Hi @wwphsnmom ! Thank you for thinking of me. As I mentioned in another recent post, it has been ages since I have logged onto College Confidential, so it has changed quite a bit since I last logged on. I am happy to help answer questions about William & Mary here.
I think your daughter will fit in great at William & Mary. I think it is the place that has a great mix of introverted and extroverted students, and I think students will find a place regardless of what social scene they like to explore. William & Mary is known for its down to earth, intelligent, community minded students that really want to make an impact on the world.
In general, I think William & Mary is just the right size. When I started off looking at schools, I started off looking at many smaller schools more similar to smaller liberal arts colleges. In hindsight, I am very happy that I chose a school with the size of W&M, which has incredible small class sizes (most econ classes will likely be 35 and under), has a really strong sense of community, but you are constantly meeting new people.
For a student like your daughter, I think you will find that the public policy and economic programs quite strong, and students are heavily involved in civic engagement. The international relations club is the biggest club on campus, and several students are involved in the Global Research Institute (that does research on things like diplomacy, international development, and more). I highly recommend checking it out: Global Research Institute | William & Mary William & Mary has one of the highest study abroad rates as well – so very worldly.
William & Mary is also well known for its quality of teaching. I’ve only taken one economics class while I was at William & Mary, but even though it was an introductory course – the professor took the time to have office hours at a local coffee shop before every midterm to answer questions for several hours at a time, and was one of the kindest I have met. I looked this up a couple of years ago, but William & Mary had tied with Mount Holyoke with the the most professors in a Princeton Review book of “Top 300 professors in the Country.”
I think also broadly speaking, because students are engaged about these topics outside of just academics it is not uncommon to see students discussing these topics outside of the classroom. You’ll find numerous students that love reading and having discussions about books that they have read. Even after graduating, I am constantly learning new things from my peers that I met at William & Mary and many do stay in touch.
If your daughter is interested in working in DC after graduation, it has a wonderful semester, summer, or winter programs in DC – and it has a very strong network in that area, which can certainly help her find a job after graduation. A couple of years ago, because of students civic engagement, they elected the first Asian American city councilman and William & Mary alumnus shortly after graduating.

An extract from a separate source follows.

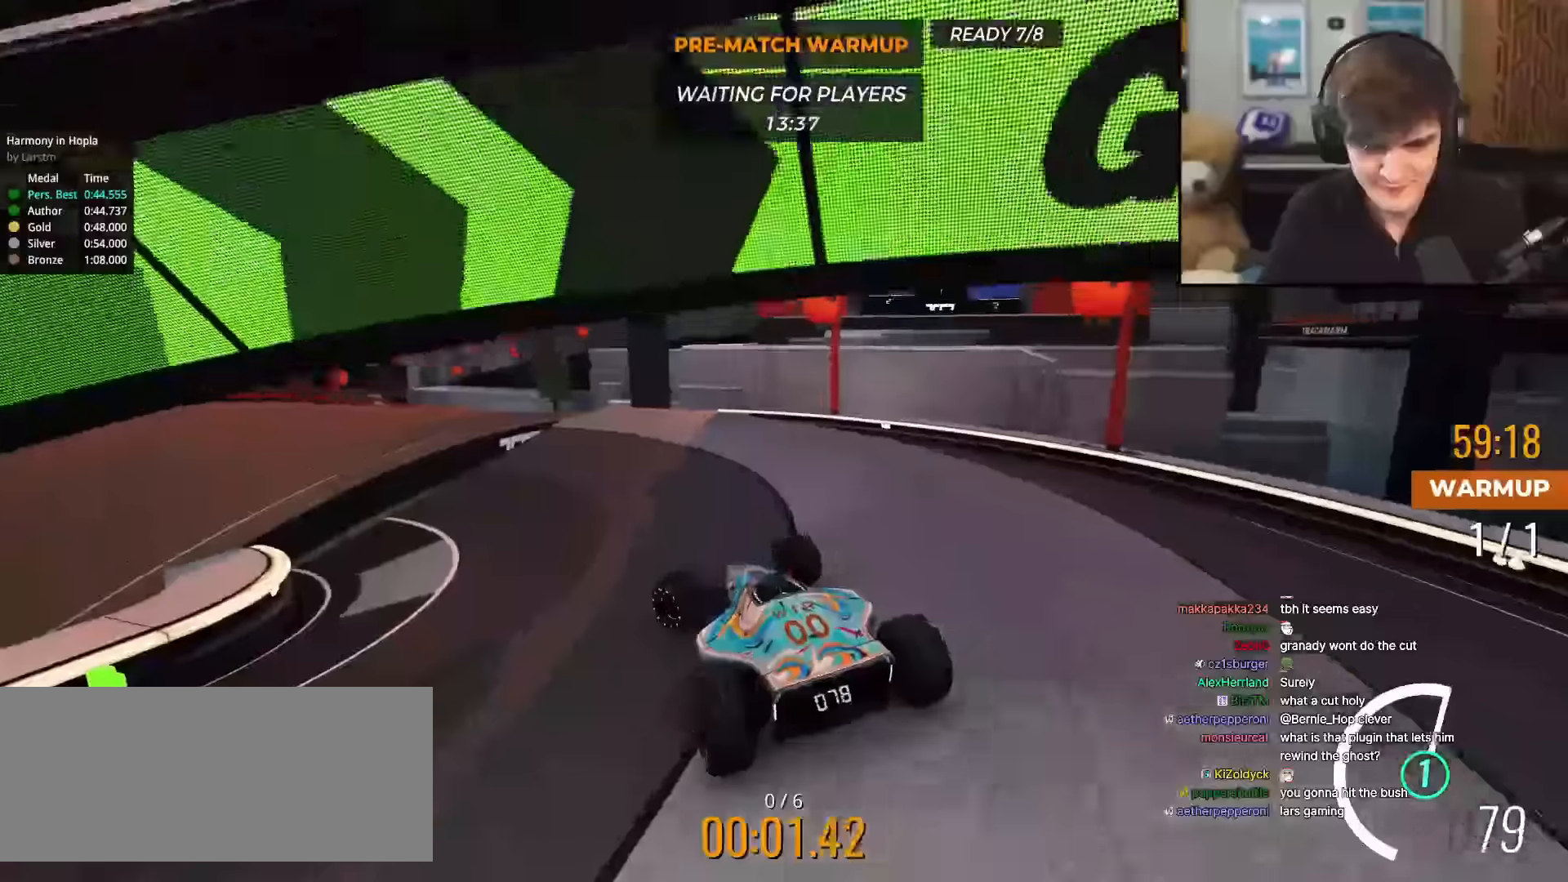
{"keys": ["left", "up"], "events": []}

I think you will find that William & Mary does have a strong South Asian community. The South Asian Student Association is one of the largest on campus, and they constantly host shows and invite other student organizations from other schools to perform on campus. There are numerous dance groups that are affiliated with the South Asian community, at least three that comes to the top of mind. Also as someone that was very involved in APIA and multicultural spaces when i was on campus, I think it was very helpful for navigating my own sense of identity.
William & Mary, as of a couple of years ago, was one of the first campuses to establish an APIA studies department, largely thanks to student activism. By taking classes in Asian American history and even an Asian American theater course, I was able to delve deeper in that specific aspect of identity and learn things I think I would not have anywhere else. Years later, I am deeply appreciative of that fact. One of my friends (who I think is still there) just self designed and co-teaches a course on South Asian Diaspora History at W&M with a professor from the department, and it sends students all over the world for internships.
William & Mary also has a good number of students from New Jersey, and is the second most popular state behind Virginia, and a number of my good friends are from there. Although I have not attended URichmond, I would say what I have heard over the years is in line with what @IzzoOne has described so far.
A number of my friends have also pursued higher education after graduation, and have been incredibly successful. Granted it might just be the people that I have surrounded myself with, but names like Yale, Emory, JHU, Penn, Colombia, and more all pop up and a. number of friends have earned Fulbright awards. I think University of Richmond and W&M have incredibly beautiful campuses, but I think when it comes down to it – which one would fit your daughter in terms of personality and her long term goals would be something to consider.